I have no words. It hurts to look at this child. I’m so caught up in seeing vulnerability that I am having trouble peeling apart all the colour layers.
Looks real on the L. If that jacket is a bomber style, it could be great. If it goes to the knees, the lightness of the girl won’t balance the weight of a big, dense, heavy leather block. It’s the girl coming out to meet you in this photo, not the decorations.
On the R, the eyeliner is much stronger than she is, so it seems artificial, like it’s not part of her. Then your eye sees the face but there’s this nagging distraction of the black in the bottom half that keeps calling the eye down to it. At rest, it should be effortless to keep the eye on the face, and the face should have no look-at-me elements.
Hollywood’s love affair with processed blond on black. Read the caption. Should have just had her colours figured out. The facial expression on the L, the whole 2 photos, just say I live to please men, the fashion industry owns me, because I sure don’t own myself. Forgive me, that was honest but not nice. You might love it, perfectly fine. Suffice it to say that the pink is better than the black, as is the makeup.
One interesting girl. She is darkening with maturity. The medium-everything colours she wore at the beginning of the series worked well enough, and expressed the bookworm nerd persona. With each movie, she more dominates those clothes. They look duller, and duller as she gets darker and sharper.
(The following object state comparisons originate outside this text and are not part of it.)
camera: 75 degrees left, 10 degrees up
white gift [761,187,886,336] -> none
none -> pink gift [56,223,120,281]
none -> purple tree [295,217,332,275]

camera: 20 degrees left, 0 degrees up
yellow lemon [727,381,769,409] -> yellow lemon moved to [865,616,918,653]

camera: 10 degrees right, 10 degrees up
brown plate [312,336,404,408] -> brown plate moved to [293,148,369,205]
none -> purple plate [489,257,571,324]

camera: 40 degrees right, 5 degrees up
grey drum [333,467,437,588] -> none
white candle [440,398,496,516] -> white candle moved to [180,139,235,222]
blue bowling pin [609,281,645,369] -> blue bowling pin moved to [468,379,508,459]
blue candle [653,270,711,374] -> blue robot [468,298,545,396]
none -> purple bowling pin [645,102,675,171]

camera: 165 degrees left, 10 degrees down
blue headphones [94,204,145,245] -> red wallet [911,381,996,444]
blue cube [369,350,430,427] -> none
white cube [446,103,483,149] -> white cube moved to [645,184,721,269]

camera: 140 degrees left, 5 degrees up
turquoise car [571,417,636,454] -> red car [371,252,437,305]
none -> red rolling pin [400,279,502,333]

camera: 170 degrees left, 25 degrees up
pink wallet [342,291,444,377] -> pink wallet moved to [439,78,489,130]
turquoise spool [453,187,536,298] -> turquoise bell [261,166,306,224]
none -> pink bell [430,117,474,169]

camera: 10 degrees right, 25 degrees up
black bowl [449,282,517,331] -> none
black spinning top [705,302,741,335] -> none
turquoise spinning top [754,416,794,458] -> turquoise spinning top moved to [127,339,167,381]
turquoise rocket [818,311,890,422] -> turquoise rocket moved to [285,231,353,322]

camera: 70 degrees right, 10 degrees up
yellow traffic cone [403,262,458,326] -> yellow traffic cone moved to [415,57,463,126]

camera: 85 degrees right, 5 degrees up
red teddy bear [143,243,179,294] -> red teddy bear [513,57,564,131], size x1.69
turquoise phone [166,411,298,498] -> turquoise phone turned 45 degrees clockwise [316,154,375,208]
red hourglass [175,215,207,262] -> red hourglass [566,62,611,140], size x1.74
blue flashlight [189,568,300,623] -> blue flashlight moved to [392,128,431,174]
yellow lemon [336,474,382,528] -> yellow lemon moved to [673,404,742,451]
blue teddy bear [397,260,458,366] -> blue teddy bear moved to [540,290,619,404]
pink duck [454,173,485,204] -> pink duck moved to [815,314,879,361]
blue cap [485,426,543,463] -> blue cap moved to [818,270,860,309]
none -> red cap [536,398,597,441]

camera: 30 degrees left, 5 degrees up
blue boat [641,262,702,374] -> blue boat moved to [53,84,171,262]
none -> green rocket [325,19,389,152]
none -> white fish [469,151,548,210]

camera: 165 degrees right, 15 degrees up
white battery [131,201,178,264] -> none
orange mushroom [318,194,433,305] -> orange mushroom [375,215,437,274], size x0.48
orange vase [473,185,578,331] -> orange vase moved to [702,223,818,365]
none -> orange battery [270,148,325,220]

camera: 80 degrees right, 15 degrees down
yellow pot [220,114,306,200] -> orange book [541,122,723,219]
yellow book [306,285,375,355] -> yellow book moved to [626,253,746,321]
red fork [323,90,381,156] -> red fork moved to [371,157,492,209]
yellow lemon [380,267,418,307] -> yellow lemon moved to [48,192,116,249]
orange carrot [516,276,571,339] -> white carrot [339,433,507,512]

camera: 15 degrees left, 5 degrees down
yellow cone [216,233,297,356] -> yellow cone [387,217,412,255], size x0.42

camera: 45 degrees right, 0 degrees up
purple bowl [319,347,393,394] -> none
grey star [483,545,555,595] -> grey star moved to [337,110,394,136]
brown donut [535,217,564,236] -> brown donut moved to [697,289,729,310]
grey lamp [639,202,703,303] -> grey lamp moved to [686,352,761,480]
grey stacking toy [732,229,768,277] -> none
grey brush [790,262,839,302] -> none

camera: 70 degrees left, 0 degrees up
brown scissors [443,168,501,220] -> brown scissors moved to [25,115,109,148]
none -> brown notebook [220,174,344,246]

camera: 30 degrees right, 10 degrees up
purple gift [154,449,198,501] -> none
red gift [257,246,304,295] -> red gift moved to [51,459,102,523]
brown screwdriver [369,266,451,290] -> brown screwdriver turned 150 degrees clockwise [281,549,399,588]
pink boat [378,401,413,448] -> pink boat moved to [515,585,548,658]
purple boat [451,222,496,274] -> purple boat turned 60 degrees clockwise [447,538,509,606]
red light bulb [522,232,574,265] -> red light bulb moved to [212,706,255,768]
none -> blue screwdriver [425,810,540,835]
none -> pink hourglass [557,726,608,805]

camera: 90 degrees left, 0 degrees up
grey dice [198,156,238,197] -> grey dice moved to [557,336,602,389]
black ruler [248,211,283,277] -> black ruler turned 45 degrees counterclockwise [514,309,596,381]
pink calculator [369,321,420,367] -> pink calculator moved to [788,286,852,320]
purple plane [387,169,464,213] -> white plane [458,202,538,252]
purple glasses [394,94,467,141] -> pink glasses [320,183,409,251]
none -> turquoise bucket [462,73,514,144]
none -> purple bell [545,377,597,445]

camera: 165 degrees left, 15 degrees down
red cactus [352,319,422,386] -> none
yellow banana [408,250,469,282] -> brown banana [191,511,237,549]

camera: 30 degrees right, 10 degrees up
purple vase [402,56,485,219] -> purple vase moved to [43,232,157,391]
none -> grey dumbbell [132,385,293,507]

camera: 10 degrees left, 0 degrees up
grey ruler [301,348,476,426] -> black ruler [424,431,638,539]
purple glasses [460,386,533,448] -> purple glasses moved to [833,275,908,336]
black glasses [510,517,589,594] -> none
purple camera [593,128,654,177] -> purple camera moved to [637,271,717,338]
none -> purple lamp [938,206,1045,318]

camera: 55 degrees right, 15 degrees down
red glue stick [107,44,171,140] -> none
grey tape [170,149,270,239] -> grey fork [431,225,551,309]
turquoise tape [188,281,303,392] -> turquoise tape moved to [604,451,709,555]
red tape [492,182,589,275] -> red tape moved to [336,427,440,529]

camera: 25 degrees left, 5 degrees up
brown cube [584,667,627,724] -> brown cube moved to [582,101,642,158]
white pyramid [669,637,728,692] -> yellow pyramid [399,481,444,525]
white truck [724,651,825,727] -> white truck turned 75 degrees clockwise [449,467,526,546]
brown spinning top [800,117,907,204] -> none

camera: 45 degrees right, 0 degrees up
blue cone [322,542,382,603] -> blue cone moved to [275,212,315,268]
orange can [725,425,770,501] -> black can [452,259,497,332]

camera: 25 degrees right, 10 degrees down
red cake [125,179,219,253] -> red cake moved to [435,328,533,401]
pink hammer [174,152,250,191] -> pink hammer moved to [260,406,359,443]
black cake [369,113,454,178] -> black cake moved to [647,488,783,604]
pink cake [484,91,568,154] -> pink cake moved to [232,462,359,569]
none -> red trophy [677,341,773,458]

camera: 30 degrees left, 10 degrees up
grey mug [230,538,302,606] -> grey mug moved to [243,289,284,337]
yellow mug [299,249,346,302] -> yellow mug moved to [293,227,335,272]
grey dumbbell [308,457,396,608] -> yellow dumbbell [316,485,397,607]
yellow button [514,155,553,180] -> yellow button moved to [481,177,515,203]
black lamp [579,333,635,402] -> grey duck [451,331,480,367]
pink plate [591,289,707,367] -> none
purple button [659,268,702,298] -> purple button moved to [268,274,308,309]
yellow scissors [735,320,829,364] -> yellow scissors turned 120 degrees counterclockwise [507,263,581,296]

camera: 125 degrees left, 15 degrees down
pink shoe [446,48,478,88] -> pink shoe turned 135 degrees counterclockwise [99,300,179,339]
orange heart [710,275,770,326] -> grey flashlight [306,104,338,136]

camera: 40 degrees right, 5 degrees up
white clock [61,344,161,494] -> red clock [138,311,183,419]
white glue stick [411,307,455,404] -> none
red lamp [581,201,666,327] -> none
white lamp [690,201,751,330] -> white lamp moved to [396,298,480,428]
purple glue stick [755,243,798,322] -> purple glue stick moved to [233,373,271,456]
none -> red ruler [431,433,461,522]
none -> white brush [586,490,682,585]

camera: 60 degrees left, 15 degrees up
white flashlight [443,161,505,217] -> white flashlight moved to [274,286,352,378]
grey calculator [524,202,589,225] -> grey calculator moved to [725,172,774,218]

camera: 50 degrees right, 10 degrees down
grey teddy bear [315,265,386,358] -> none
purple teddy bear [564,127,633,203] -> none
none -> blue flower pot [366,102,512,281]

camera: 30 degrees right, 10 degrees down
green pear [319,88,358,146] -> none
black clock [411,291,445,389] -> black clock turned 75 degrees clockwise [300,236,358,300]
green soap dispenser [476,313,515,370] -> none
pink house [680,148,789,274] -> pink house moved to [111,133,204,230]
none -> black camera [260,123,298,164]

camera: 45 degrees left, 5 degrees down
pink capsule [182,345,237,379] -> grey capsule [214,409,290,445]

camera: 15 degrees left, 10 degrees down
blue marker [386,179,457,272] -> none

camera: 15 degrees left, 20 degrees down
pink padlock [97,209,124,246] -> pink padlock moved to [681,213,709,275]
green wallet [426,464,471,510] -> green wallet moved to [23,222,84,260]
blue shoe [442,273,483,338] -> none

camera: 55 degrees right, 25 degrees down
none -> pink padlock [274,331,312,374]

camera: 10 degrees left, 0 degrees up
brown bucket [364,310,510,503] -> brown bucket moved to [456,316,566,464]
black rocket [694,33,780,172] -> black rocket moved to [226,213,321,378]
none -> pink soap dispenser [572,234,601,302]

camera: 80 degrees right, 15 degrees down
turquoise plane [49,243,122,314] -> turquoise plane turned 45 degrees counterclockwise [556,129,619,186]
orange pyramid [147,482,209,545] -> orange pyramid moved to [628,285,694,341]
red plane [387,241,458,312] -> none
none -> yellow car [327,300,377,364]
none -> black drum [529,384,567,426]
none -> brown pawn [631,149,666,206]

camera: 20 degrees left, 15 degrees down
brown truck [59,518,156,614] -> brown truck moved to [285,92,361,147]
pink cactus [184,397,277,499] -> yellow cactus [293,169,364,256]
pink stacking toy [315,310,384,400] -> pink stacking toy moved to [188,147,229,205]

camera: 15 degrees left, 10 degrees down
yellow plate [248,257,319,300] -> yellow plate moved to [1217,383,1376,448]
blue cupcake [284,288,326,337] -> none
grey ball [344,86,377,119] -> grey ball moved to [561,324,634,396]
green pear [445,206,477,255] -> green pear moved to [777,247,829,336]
Though the black isn’t solid on the L, she has no problem wearing it, even when her lips are erased. The eyeliner does not reduce her eyes. She can balance the eyebrows, meaning that they enhance and fit believably into the whole without being so dominant as to stand apart. The white on the L is good, I don’t think she’s drained by it, but I usually prefer her in darkness. She has more clout.
Looking for someone real…
The girl is much stronger than the clothes on the L. This is an example of clothes doing nothing for the person. The match between hair and eye colour is interesting, Dark Autumns do this. Dark Winters don’t usually, but brown eyes are more complicated than other eye colours to fit into Seasons (for me).
She is much stronger (so appears as bigger) from the neck up, in fact from the nose up, than from the nose down. Hold up your L hand up to block out the L photo. Hold the other hand up to block the R photo from the cheekbones down. Let your eyes relax and look for awhile, then take down your R hand. It’s like there’s nothing there. Just look at the thumbnail at the bottom of the page, it’s topheavy. Depending on what’s on her bottom half, she could still work this well. If the pants are the same colour as the top, her head will look big.
I wonder if she wears light colours on her body to not look so thin. Would it work on her? It’s the reverse of the automatic assumption that black is slimming. Well, would she look even thinner if her dress were black coffee? I think it would give her body more solid substance, and less of a floated away impression. This woman might use styling details to add shape to her body.
How about Natalie Portman?
Can she balance black or does it take her over? It doesn’t have to be her best.
Does she dominate light colours most of the time, does the balance feel good, or do only some light colours work? Light to medium people, like Soft Autumn, can wear more darkness in clothes than in makeup or hair, so you have to consider both.
Are there photos in which something other than Natalie takes over and keeps dragging your eye back to it?
Does she need warmth? What kind? Orange, yellow, coffee, beer, buttercup, apple cider, chocolate?
Which feels more right? Pixie, hippie, sex bomb, college chic, fresh&lovely, classy&remote?
What does she overwhelm? What overwhelms her?